▸ **Exercise**
Locate every line in the listing below that contains the word "grass" and copy each one.

*** Supplied material ***

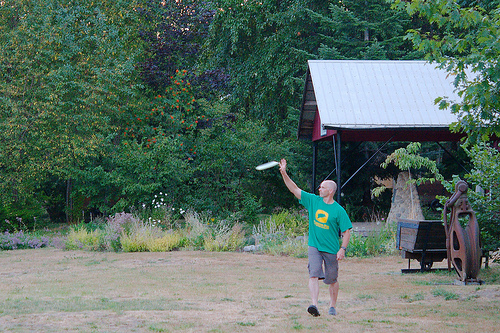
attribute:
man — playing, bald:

***
*** Supplied material ***

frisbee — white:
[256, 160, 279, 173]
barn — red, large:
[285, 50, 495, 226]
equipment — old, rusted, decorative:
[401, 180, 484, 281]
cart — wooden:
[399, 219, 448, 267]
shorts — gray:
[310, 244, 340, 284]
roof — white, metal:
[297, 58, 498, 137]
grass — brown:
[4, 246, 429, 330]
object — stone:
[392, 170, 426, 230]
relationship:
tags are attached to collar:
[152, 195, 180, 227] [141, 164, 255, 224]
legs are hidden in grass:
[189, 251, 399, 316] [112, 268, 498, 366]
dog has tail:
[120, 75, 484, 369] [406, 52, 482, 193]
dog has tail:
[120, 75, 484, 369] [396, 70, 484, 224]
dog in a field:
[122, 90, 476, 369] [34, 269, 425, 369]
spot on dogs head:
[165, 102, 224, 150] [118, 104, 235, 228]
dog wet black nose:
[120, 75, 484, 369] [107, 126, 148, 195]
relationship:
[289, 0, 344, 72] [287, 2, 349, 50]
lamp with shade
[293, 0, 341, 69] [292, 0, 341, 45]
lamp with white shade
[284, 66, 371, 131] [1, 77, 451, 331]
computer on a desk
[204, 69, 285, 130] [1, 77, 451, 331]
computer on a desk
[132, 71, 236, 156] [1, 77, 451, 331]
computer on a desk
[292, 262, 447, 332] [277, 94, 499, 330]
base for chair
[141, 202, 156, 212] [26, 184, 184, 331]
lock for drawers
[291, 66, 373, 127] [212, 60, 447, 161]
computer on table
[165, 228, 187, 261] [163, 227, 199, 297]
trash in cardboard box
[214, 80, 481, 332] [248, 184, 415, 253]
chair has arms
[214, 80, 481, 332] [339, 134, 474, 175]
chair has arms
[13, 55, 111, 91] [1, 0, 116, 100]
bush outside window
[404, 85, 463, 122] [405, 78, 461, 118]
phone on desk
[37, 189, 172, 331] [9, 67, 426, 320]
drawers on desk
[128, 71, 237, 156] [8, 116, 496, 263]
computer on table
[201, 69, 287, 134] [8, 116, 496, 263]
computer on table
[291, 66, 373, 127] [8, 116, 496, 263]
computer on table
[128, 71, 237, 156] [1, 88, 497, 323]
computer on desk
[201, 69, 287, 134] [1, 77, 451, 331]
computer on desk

***

▸ **Written response**
grass — brown:
legs are hidden in grass:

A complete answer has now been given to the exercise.